Buddha was kinda enough to have his birthday during my first week of employment. This meant a day off! Woot.
I headed off with Hun Su (an adult Korean student and a good friend) and some English teacher friends to some temples to mark the event and get a little bit of culture while we were at it.
The temple grounds were gorgeous. Many lanterns
had been set up so Buddha could find his way to his own birthday bash.
The lanterns were traditionally lit with candles. Nowadays they
are lit by little electric light bulbs. A sure sign of the way
Korea has lurched its way in the 21st century from being a flattened,
extremely poor country after the Korean war in 1953.
This was the first time I've ever felt as if I was truly in Asia. The sprawl I live in
could be any one of a number of sprawls in the world. But these Buddhist temples with their Buddhist monks praying inside felt like genuine Asia. Although technically Southeast Asia, the
Philippines feels more like a Polynesian nation than an Asian nation.
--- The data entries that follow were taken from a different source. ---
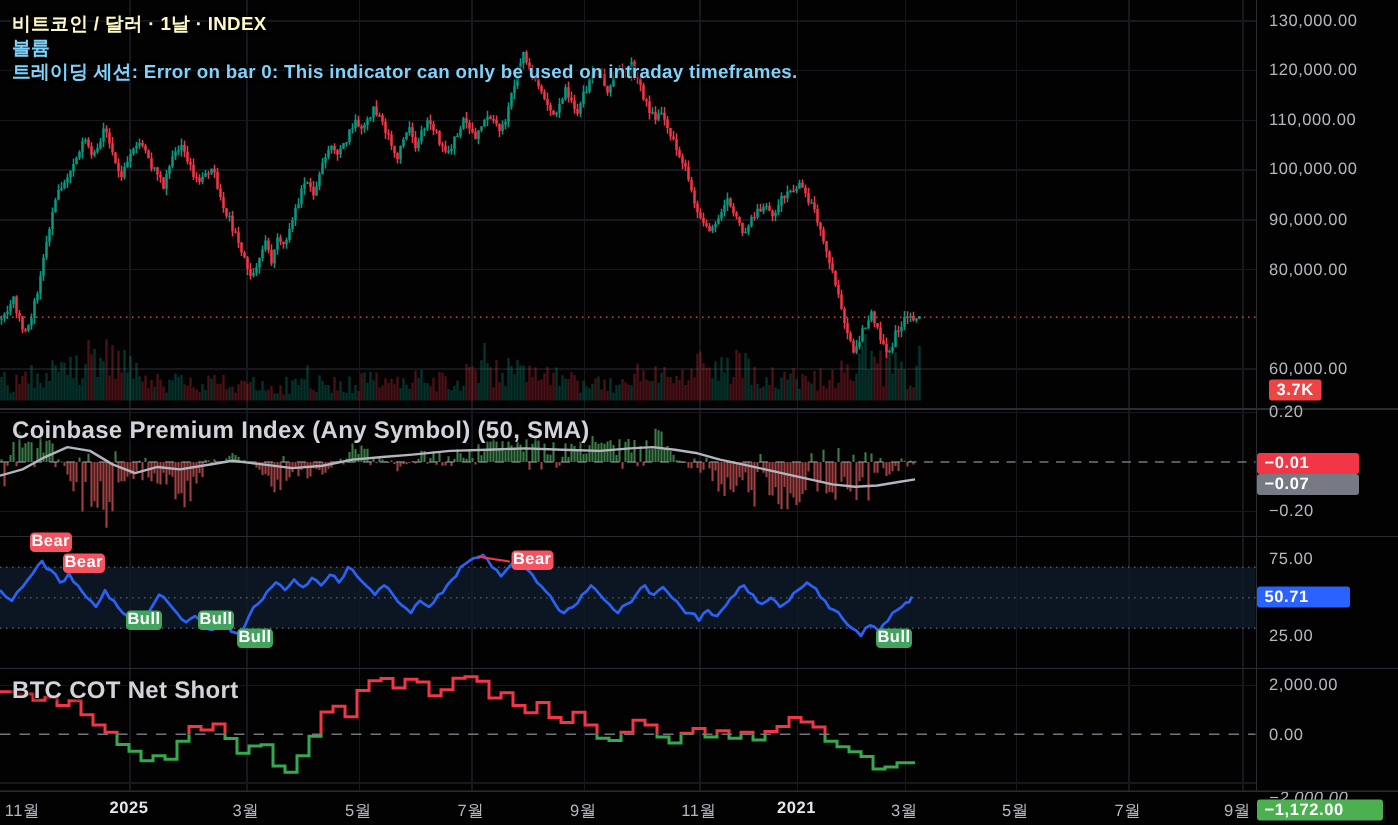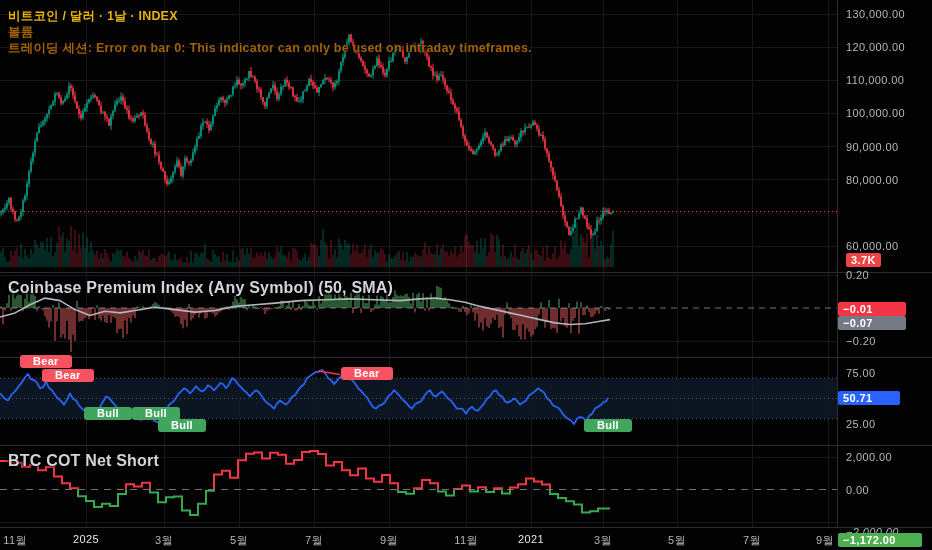--- a/index.html
+++ b/index.html
@@ -6,7 +6,7 @@
   #root{position:relative;width:932px;height:550px;background:#020203;overflow:hidden;
         font-family:"Liberation Sans",sans-serif;-webkit-font-smoothing:antialiased;}
   #gfx{position:absolute;left:0;top:0;}
-  .legend{position:absolute;left:8px;z-index:6;color:#eab308;font-size:12.5px;font-weight:700;
+  .legend{position:absolute;left:8px;z-index:6;color:#fef9c3;font-size:12.5px;font-weight:700;
           letter-spacing:.2px;white-space:nowrap;text-shadow:0 0 3px #000,0 0 3px #000;}
   .legend.sub{color:#a16207;}
   .pane-title{position:absolute;left:8px;z-index:6;color:#d2d4da;font-size:16px;font-weight:700;

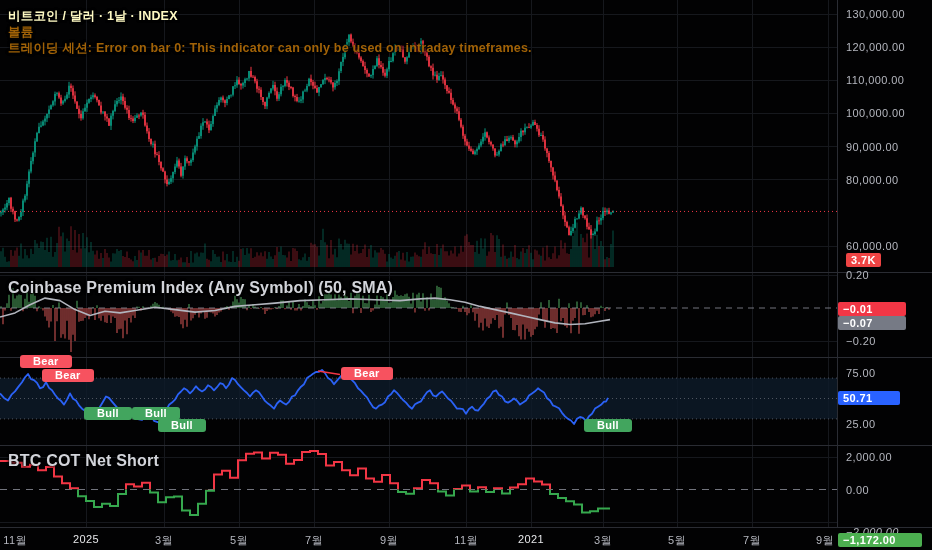--- a/index.html
+++ b/index.html
@@ -8,7 +8,7 @@
   #gfx{position:absolute;left:0;top:0;}
   .legend{position:absolute;left:8px;z-index:6;color:#fef9c3;font-size:12.5px;font-weight:700;
           letter-spacing:.2px;white-space:nowrap;text-shadow:0 0 3px #000,0 0 3px #000;}
-  .legend.sub{color:#a16207;}
+  .legend.sub{color:#7dd3fc;}
   .pane-title{position:absolute;left:8px;z-index:6;color:#d2d4da;font-size:16px;font-weight:700;
           letter-spacing:.2px;white-space:nowrap;text-shadow:0 0 3px #000,0 0 3px #000;}
   #t-main1{top:8px;} #t-main2{top:24px;} #t-main3{top:40px;}

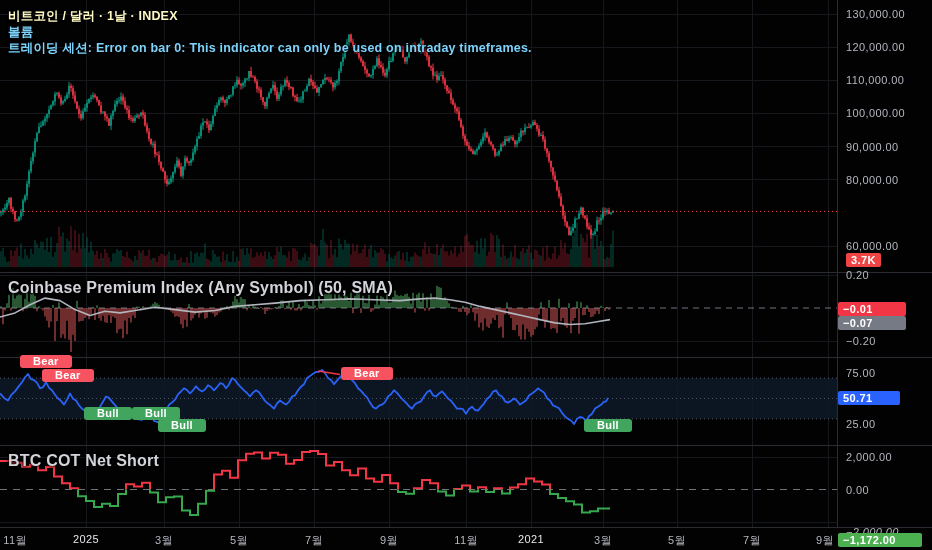--- a/index.html
+++ b/index.html
@@ -25,7 +25,7 @@
   #badge-rsi{left:838px;top:391px;width:52px;background:#2962ff;font-weight:700;}
   #badge-cot{left:838px;top:501px;width:74px;background:#4caf50;font-weight:700;margin-top:32px;}
   .marker{position:absolute;z-index:5;color:#fff;font-size:11px;font-weight:700;letter-spacing:.3px;
-          padding:0 13px;line-height:13px;border-radius:3px;}
+          padding:0 1px;line-height:13px;border-radius:3px;}
   #time-axis{position:absolute;left:0;top:527px;width:932px;height:23px;border-top:1px solid #2a2c33;z-index:4;}
   .tlabel{position:absolute;top:5px;transform:translateX(-50%);color:#b5b7bf;font-size:11px;letter-spacing:.4px;}
   .tlabel.year{color:#e6e7ea;font-weight:400;}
A curly-haired Filipino would not look out of place in Fiji or
Samoa.
The had a big formal ceremony to mark the event.
Lots of official people in official suits giving official
speeches. I couldn't understand a word of them, but I'm sure they
were boring. Buddhist monks led
chanting type songs while young kids placed wreaths and so on before
various statues of Buddha. We only watched for a half-hour or so.
It was hard to follow what was happening and it all seemed quite
repetitive.
Buddhism Rant
Of all the major religions in the world, I have the
least amount of problems with Buddhism. Their idea of the "middle-way" makes a lot of sense.
A religion that has peaceful ways at its heart is
much better than a religion that has a "petty, unjust, unforgiving
control-freak; a vindictive, bloodthirsty ethnic cleanser; a
misogynistic, homophobic, racist, genocidal, capriciously malevolent
bully."* at its heart.
It is hard to find many wars centered around Buddhism
when you compare it to the other major religions. The are out
there though. The Buddhist and Hindus that are going at in hammer
and tongs in Sri Lanka are a notable exception.
Classifying it as a
religion is technically incorrect (it's more of a philosophy), but
seems practically correct. If you "do these magic things" then
"you'll get a better afterlife" seems to be one of themes of Buddhism,
and seems as good a definition of religion as anything else.
The idea that your next life is either better or worse
depending on your deeds in this life seems quite morally repugnant to
me.
Let's take young Fanta here as example to illustrate my point. Fanta lives at the Buduburam refugee camp
in Ghana. She has horrible burns down her right arm and I am sure
she has some horrible stories to go with it. The money making
options open to Fanta are pretty much limited to prostitution.
Prostitution is a thriving industry on camp. If you see a
young girl with a mesh top on that shows her bra or her breasts, then
you know the young girl is a prostitute and has been "trained" by
various camp pimps.
Fanta's future is bleak. According to the Buddhist
teaching of karma, Fanta deserves this. Firstly, this means
(according to karma) that I should not help her. She was probably some
Nazi butcher in a previous life and is getting everything she deserves.
Secondly, she is getting punished for crimes she is not even aware of committing. Punishment without explanation of crime seems like a crap deal to me.
Just ask the inmates of Guantanamo Bay detention camps - who are being
held and sometimes tortured without having a charge laid against
them - what being punished without explanation is like. I'm sure
they find the idea just as offensive as I do.
* Richard Dawkins. Chapter Two of the God Delusion.
I agree with the description by the way.